La question de l’esclavage se pose en effet rapidement, la prise de la Bastille étant suivie en 1791 d’une révolte des esclaves de Saint Domingue.
Si on trouve des francs-maçons parmi les abolitionnistes, il y en a plus encore parmi les tenants du statu quo : ils peuplent le comité de Massiac qui relaie efficacement le lobby colonial à l’Assemblée nationale. Le président du comité est un Frère de Rennes, Yves Cormier (1740-1805). Fils d’un négociant, il a été admis dès l’âge de 20 ans à la loge La Parfaite Union de Rennes. Il est resté assidu et y a passé tous les grades (Annuaire des FM 1760-1940, Daniel Kerjean, Presses universitaires de Rennes, 2005). Dans le civil, Cormier était juge au tribunal royal de Rennes et marié à une Rochelaise, héritière d’une plantation à Saint-Domingue.
De 1789 à 1794, balayant les tièdes et les opposants, la Révolution poursuit sa course, pour le pire et aussi pour le meilleur. En 1794, l’esclavage finit par être aboli.
Cette entrée du peuple dans l’histoire provoque un certain désarroi dans la Franc-Maçonnerie. Grand-Maître depuis 1771, Philippe d’Orléans, prince de la famille royale, tente de s’adapter : il change son nom pour celui de Philippe Egalité ; il vote la mort de son cousin Louis XVI ; il annonce publiquement sa démission de la Franc-Maçonnerie en admettant » qu’il ne doit y avoir aucun mystère ni aucune assemblée secrète dans une république« . Il n’en finit pas moins à la guillotine – une machine promue par le Frère Guillotin.
Au temps des sans-culottes et de la République absolue (1793-1794), le réseau maçonnique français a presque totalement disparu (une dizaine de loges subsistantes). La chute de Robespierre lui permet de renaitre de ses cendres, le coup d’état de Napoléon de retrouver très vite son niveau d’Ancien Régime (674 loges en 1806).
En 1802, Napoléon rétablit l’esclavage dans les îles à sucre. Une coïncidence ? Non : le premier consul est travaillé au corps par le lobby colonial.
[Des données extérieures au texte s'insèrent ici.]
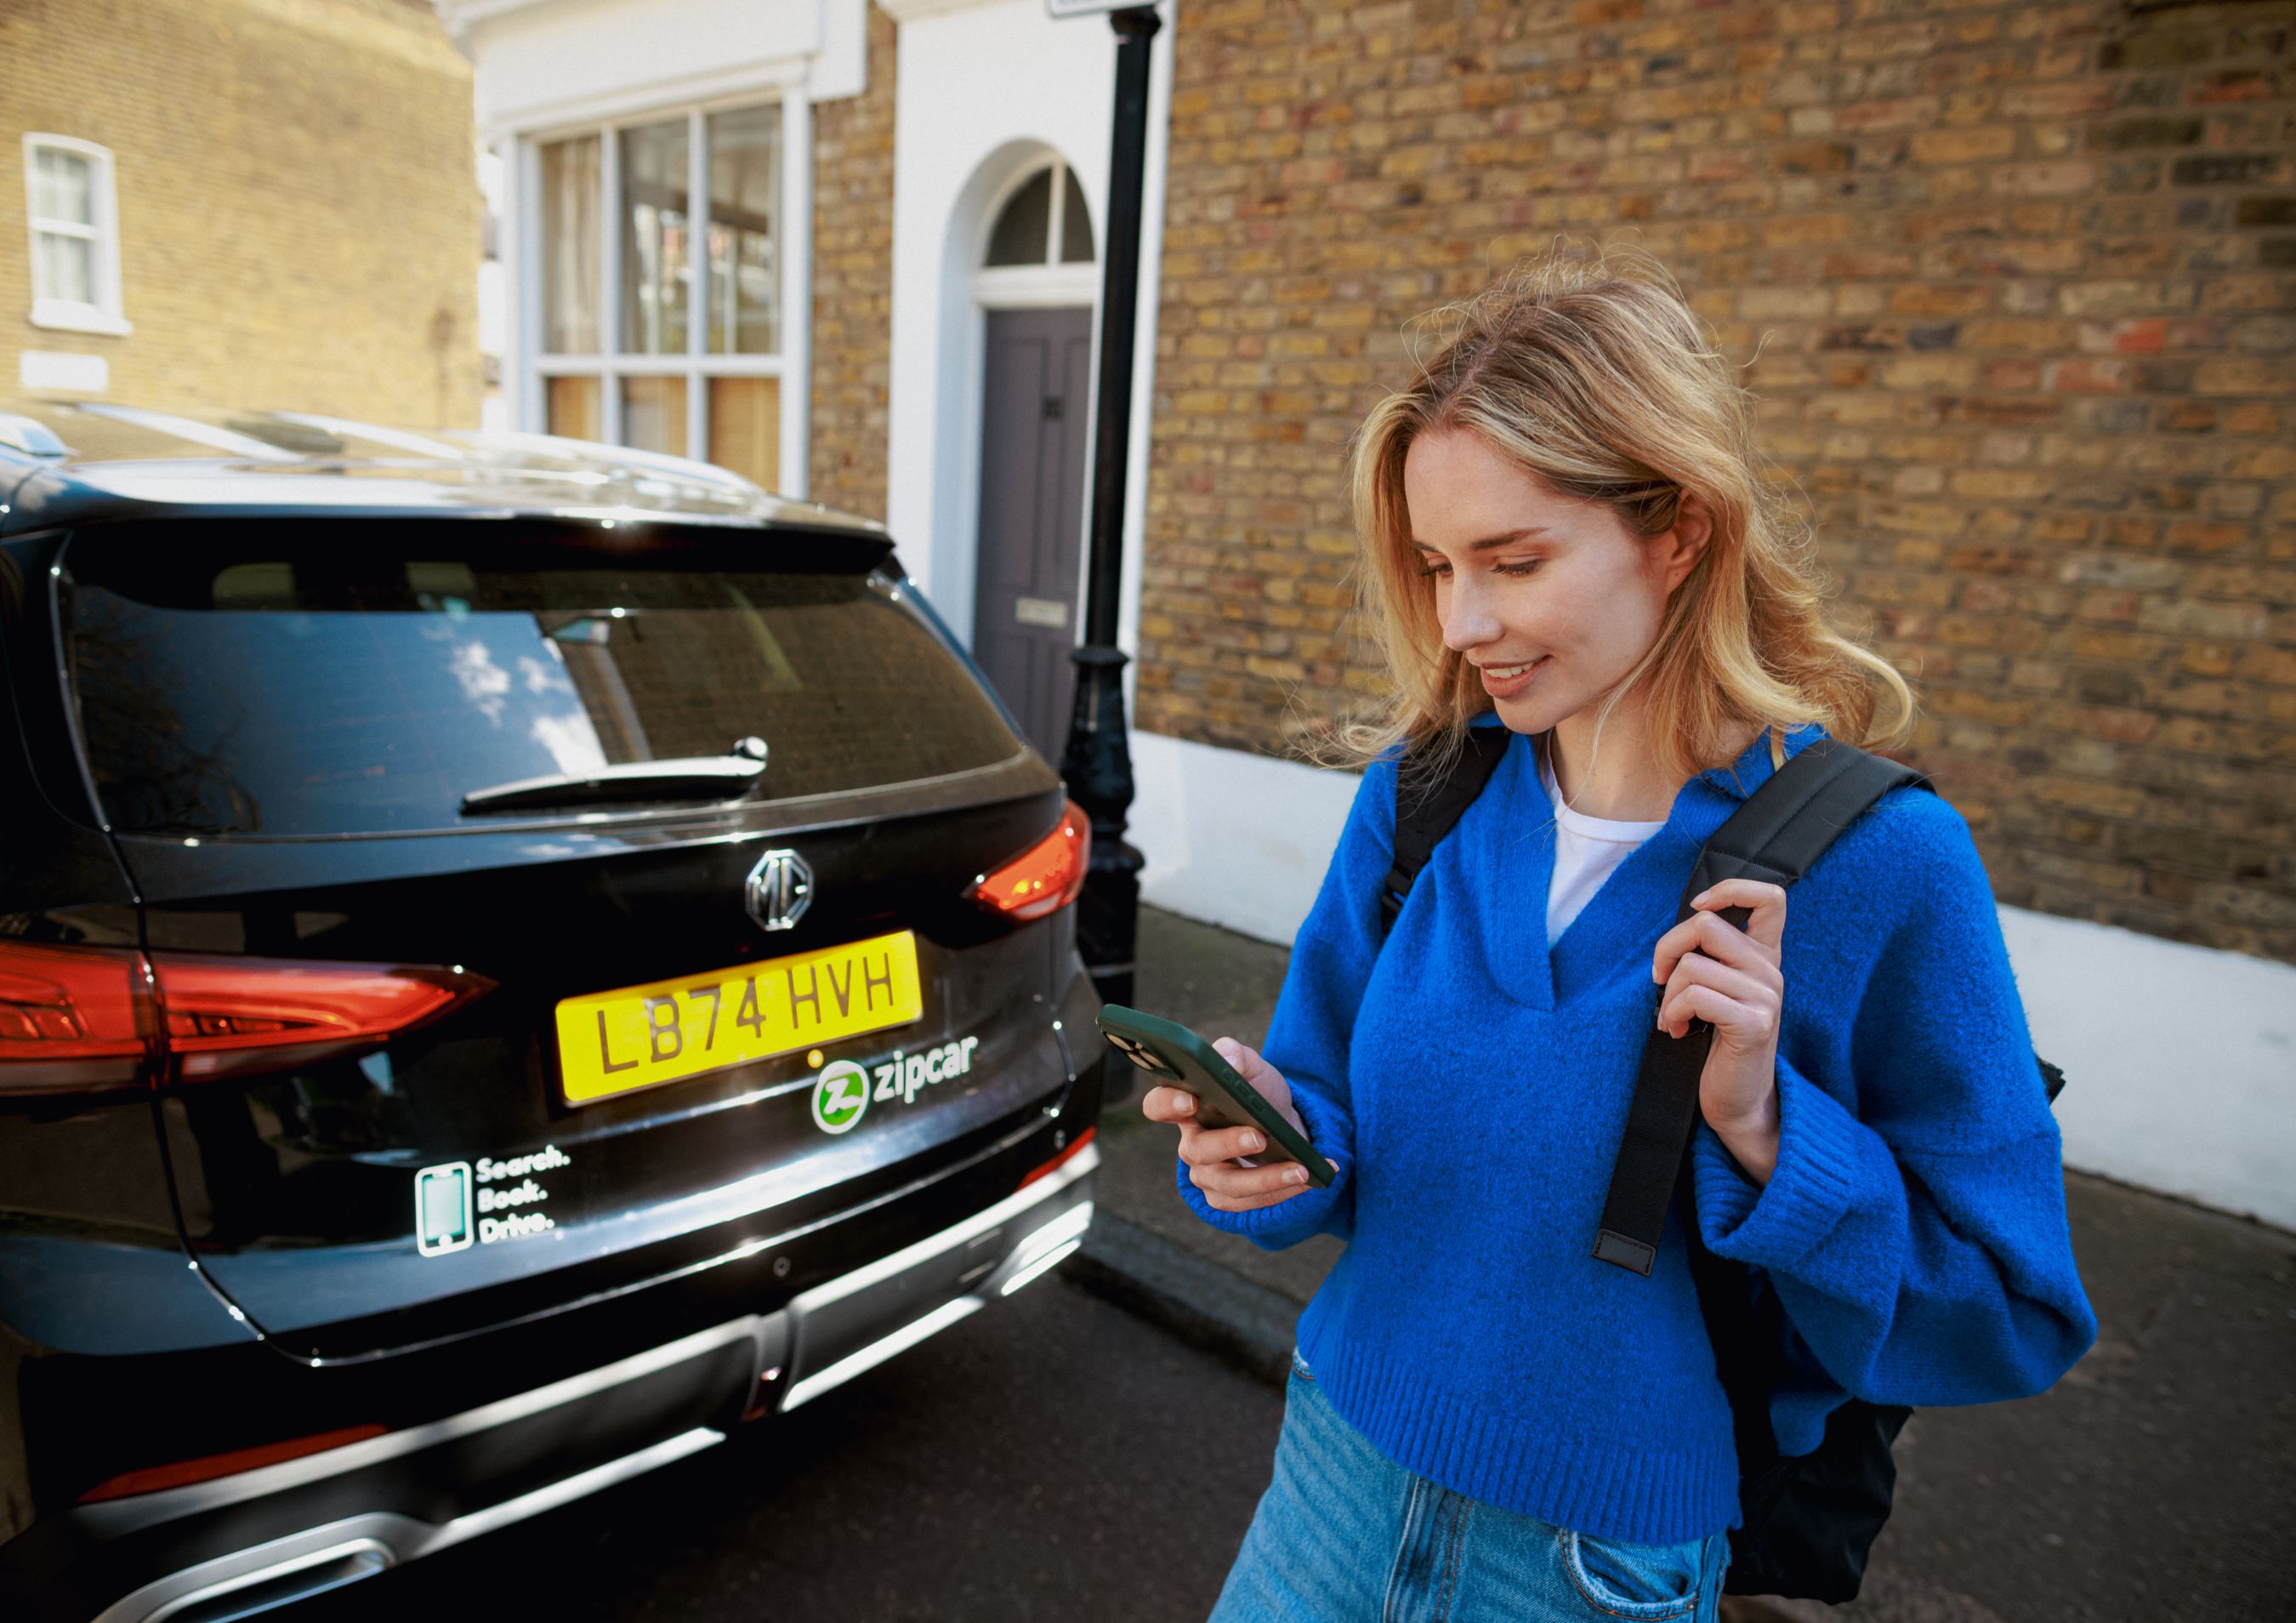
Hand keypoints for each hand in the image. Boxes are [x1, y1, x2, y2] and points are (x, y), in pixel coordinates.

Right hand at [1140, 1038, 1317, 1211]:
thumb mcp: (1253, 1067)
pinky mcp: (1226, 1197)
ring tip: (1299, 1170)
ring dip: (1265, 1179)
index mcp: (1186, 1106)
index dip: (1167, 1105)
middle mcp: (1191, 1143)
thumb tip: (1227, 1061)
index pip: (1157, 1105)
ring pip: (1227, 1184)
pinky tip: (1307, 1179)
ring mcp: (1206, 1174)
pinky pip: (1249, 1202)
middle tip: (1260, 1136)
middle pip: (1199, 1150)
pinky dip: (1281, 1192)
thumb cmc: (1257, 1092)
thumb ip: (1236, 1055)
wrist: (1281, 1123)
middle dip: (1229, 1144)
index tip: (1191, 1100)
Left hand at [1651, 878, 1786, 1184]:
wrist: (1738, 1101)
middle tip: (1660, 981)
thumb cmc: (1717, 1043)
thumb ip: (1710, 956)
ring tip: (1673, 1018)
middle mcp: (1771, 971)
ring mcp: (1766, 997)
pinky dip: (1673, 1013)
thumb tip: (1680, 927)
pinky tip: (1678, 1031)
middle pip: (1705, 925)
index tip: (1697, 909)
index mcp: (1764, 956)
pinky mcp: (1753, 1024)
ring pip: (1692, 966)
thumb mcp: (1718, 990)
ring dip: (1667, 994)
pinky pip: (1694, 996)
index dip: (1729, 889)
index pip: (1770, 897)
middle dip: (1667, 950)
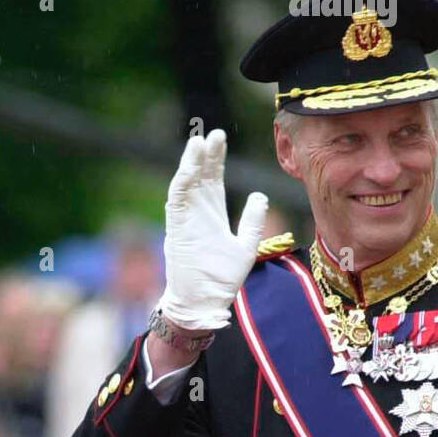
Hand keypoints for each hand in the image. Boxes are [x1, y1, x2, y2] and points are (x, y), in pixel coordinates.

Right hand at [156, 129, 269, 331]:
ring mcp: (185, 220)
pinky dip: (182, 182)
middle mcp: (197, 214)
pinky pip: (177, 201)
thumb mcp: (246, 247)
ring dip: (190, 164)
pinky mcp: (177, 230)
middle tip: (213, 133)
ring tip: (198, 143)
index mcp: (213, 216)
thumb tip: (260, 195)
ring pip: (186, 184)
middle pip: (200, 177)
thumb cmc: (221, 280)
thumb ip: (253, 222)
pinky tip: (188, 166)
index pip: (213, 180)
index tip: (220, 138)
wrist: (203, 303)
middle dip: (205, 155)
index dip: (216, 159)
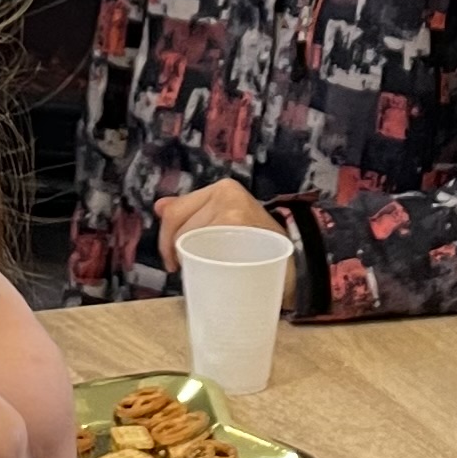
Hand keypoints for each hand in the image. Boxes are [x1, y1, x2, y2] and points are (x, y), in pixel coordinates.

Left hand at [147, 179, 272, 274]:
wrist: (296, 262)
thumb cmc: (257, 244)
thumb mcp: (225, 220)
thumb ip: (193, 211)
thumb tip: (160, 206)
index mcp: (222, 189)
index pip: (175, 211)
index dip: (166, 239)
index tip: (172, 259)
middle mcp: (226, 193)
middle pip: (180, 226)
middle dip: (177, 250)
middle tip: (187, 267)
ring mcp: (234, 209)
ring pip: (190, 238)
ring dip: (191, 258)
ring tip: (204, 268)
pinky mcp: (240, 226)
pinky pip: (205, 248)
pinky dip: (205, 263)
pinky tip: (216, 269)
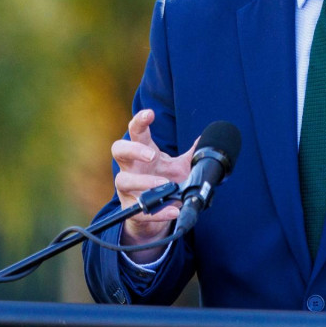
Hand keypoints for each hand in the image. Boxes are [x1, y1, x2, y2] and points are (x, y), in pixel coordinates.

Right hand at [111, 109, 194, 261]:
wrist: (155, 213)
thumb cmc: (164, 182)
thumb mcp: (179, 167)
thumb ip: (192, 154)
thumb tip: (206, 140)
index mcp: (143, 151)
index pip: (136, 131)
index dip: (140, 121)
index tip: (150, 114)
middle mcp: (131, 167)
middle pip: (119, 150)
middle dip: (133, 150)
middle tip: (151, 155)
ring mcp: (128, 188)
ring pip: (123, 180)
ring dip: (143, 182)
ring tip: (163, 184)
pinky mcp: (131, 209)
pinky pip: (139, 210)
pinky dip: (158, 212)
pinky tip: (172, 211)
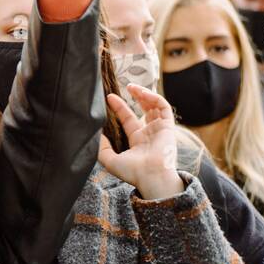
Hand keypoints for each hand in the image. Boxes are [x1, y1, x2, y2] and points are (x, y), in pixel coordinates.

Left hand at [97, 84, 183, 199]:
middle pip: (144, 109)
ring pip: (154, 106)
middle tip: (126, 86)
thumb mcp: (109, 160)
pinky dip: (154, 98)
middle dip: (136, 97)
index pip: (128, 119)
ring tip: (132, 87)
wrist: (150, 176)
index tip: (109, 97)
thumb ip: (101, 147)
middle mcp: (149, 133)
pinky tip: (143, 93)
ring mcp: (159, 129)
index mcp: (137, 141)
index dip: (120, 107)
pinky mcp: (168, 126)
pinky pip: (163, 107)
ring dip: (144, 94)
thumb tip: (96, 132)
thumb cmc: (132, 172)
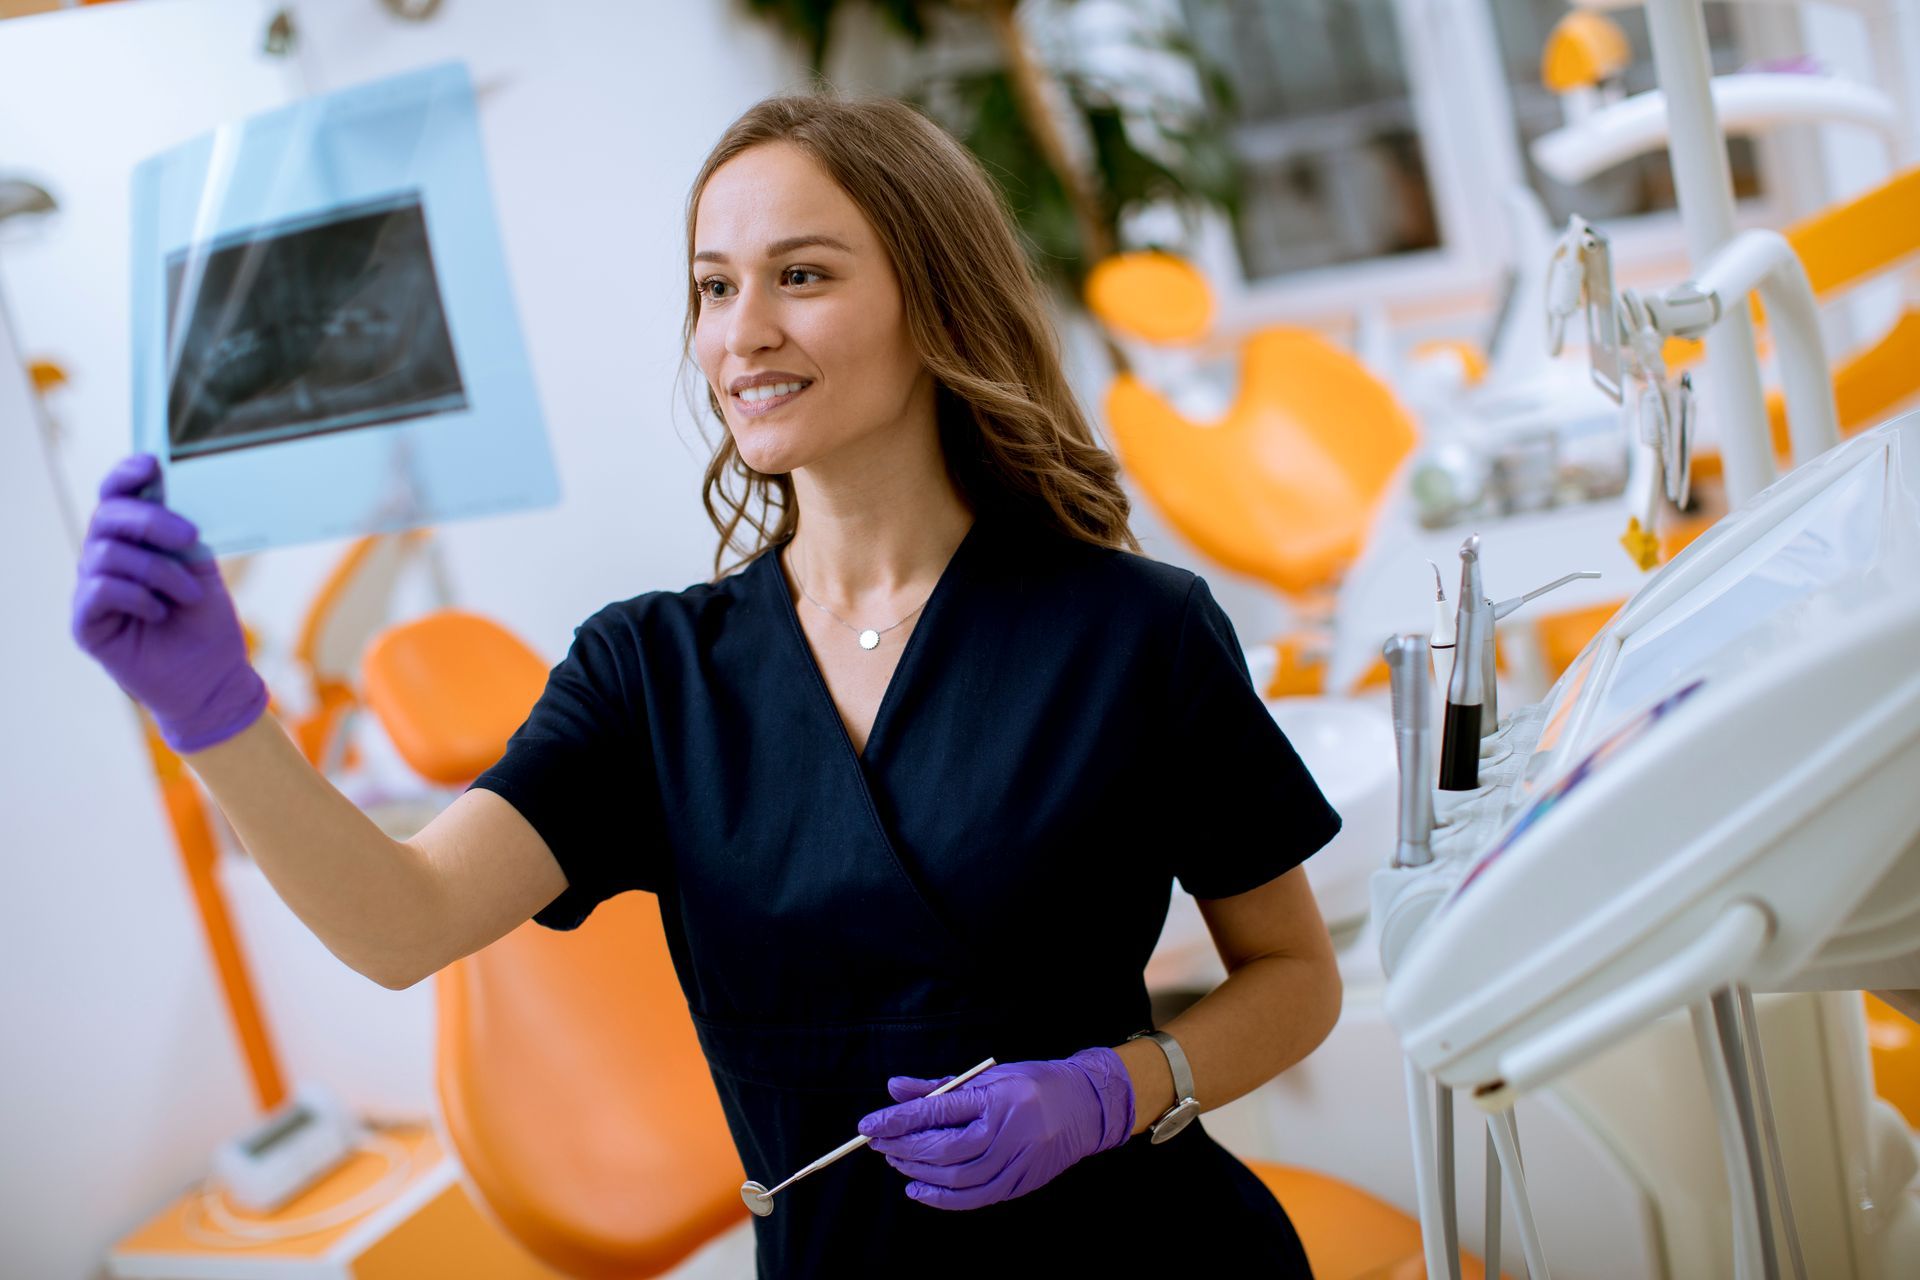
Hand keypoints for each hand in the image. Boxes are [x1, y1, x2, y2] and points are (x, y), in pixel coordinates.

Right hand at [70, 454, 267, 752]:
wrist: (212, 678)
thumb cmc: (206, 622)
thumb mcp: (201, 567)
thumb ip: (183, 532)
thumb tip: (176, 490)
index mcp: (132, 542)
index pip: (114, 496)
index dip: (125, 474)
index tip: (152, 464)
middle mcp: (104, 561)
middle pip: (106, 517)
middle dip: (150, 520)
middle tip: (189, 537)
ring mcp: (91, 591)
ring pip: (105, 554)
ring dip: (157, 570)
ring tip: (189, 594)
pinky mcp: (85, 624)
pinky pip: (98, 590)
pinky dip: (135, 595)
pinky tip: (160, 611)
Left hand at [856, 1047, 1134, 1209]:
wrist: (1085, 1106)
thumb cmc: (1031, 1084)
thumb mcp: (987, 1076)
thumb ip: (939, 1086)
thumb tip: (893, 1089)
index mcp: (997, 1097)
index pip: (937, 1110)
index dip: (898, 1120)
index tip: (868, 1124)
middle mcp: (1007, 1132)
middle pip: (943, 1149)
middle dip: (904, 1148)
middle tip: (879, 1143)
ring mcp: (1016, 1162)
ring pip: (956, 1178)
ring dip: (918, 1172)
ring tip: (897, 1162)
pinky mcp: (1020, 1184)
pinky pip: (974, 1198)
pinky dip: (942, 1199)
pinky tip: (918, 1190)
La première dame de France, Joséphine de Beauharnais, est héritière de plantations à Saint-Domingue et elle est aussi franc-maçonne ! (elle appartenait à une loge d’adoption féminine, une innovation de la maçonnerie française, pratiquée notamment dans la noblesse dès l’Ancien Régime – la Princesse de Lamballe, l’amie la plus sincère de Marie-Antoinette, appartenait à une loge d’adoption).